The girls and I were home recently for a visit, and we always head up to the top of the "church hill" first thing in the morning, where the hundred year old Baptist Church still stands guard, although sadly it's doors have been closed for some time. We decided to try our luck on the trail that winds through the woods behind the church, and after some careful walking through the deep snow (I was careful, the girls were having a ball and couldn't figure out why I couldn't keep up) we emerged into the field behind my Uncle Eddy's farm. I was instantly taken back to my childhood where I knew every inch of the fields and woods on my uncle's farm that stretched on for miles...this was where we had set up tee pees for our Indian reservation, and that was where my cousins attempted to build a log cabin, and where the treehouse was, and straight through those woods was a giant rock with a split down the middle that a young child could disappear in for hours...
I know I've said it before, but there is something about returning home to the land that I grew up on that feeds my soul.
3 comments:
Kel, what incredible photos, 'guardians of a time gone by' I love this, love what it makes me feel, love being reminded of the things that count in life, the things that form us, give value to our life. Once again you astound me with the art of your story and your photographs.
So much winter beauty here, and you're right, it's the simple things that add so much and are missed by their simple absence. You capture this worth with a deep and delicate poignancy. I particularly love the light in your last photo.
What beautiful words and photos, Kel. I grew up on a farm, and my grandparents had a farm also.
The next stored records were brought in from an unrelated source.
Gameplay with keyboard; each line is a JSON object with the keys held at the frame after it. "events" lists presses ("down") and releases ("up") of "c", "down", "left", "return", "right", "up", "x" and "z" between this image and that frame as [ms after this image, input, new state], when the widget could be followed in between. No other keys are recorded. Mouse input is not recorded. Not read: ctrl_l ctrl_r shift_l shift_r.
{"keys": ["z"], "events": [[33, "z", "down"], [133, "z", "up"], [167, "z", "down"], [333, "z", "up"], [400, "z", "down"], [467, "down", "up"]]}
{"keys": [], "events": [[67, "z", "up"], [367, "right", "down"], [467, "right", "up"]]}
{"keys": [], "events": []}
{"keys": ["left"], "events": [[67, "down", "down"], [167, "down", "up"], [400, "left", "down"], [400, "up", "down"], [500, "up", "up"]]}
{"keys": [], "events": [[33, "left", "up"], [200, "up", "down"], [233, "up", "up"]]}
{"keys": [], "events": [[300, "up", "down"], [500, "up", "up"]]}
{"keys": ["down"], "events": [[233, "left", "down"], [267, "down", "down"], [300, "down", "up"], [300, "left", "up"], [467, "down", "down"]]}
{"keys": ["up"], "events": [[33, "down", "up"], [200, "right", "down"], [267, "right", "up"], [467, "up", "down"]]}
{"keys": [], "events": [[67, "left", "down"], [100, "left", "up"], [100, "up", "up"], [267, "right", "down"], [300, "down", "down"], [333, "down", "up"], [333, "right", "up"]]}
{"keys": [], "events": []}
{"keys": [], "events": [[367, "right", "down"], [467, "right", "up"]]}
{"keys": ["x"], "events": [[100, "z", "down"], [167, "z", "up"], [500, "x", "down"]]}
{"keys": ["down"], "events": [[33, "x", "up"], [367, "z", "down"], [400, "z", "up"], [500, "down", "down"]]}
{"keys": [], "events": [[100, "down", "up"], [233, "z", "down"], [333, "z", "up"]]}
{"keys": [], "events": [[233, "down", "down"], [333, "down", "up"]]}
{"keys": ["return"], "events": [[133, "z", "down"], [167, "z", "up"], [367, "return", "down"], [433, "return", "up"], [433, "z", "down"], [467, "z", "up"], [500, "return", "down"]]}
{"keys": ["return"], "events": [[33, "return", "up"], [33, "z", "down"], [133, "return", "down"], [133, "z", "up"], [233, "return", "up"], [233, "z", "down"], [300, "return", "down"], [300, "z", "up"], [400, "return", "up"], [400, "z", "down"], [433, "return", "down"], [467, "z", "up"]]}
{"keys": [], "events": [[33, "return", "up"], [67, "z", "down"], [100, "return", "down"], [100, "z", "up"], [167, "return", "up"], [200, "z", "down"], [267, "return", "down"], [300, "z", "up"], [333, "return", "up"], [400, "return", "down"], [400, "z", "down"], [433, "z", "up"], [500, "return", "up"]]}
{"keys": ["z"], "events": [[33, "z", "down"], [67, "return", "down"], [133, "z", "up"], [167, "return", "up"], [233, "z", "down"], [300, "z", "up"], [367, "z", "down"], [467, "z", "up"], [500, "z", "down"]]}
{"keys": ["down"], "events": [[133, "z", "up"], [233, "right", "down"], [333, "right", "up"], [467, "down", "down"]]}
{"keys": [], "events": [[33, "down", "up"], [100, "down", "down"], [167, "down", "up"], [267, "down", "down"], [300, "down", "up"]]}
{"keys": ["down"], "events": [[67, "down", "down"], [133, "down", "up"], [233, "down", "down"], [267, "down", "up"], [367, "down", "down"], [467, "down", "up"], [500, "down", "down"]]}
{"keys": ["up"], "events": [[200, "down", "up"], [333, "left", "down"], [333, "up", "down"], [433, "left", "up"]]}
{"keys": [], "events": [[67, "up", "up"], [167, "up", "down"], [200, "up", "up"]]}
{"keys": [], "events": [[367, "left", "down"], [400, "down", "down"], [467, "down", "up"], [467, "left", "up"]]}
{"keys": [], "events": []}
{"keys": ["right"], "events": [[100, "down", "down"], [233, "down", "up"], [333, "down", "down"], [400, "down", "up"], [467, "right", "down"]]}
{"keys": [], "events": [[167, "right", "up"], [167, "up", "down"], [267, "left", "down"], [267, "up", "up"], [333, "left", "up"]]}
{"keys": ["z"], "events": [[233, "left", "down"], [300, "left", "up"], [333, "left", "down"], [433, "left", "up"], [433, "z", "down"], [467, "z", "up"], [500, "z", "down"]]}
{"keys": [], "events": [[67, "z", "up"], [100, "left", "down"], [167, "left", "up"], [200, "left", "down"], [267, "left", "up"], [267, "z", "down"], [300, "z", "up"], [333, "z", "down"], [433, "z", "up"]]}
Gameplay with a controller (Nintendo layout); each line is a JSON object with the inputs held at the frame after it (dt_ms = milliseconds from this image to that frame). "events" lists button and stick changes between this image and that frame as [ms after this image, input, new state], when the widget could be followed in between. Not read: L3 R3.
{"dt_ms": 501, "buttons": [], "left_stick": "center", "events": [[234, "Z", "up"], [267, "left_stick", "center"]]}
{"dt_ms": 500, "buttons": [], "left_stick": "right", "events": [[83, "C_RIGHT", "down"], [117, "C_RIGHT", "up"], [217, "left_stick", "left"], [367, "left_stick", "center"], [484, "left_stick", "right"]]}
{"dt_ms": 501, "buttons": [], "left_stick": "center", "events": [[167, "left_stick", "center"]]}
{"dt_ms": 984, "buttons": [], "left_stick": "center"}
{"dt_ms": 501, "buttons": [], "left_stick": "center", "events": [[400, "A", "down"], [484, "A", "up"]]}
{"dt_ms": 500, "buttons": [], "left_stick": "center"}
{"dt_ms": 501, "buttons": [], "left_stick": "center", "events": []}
The buildings on their farm have long been gone, and the house is falling apart. My parents sold our farm and we moved into a small town when I was a teenager. In my mind's eye, I can still see all of the barns and chicken houses and tractors and trees and tire swings and little ponds that used to be a part of my childhood ... things that were taken for granted then, as you have so well expressed. But oh, what I would give to be able to see those things again, before my very eyes. This posting is very moving and really touches my heart.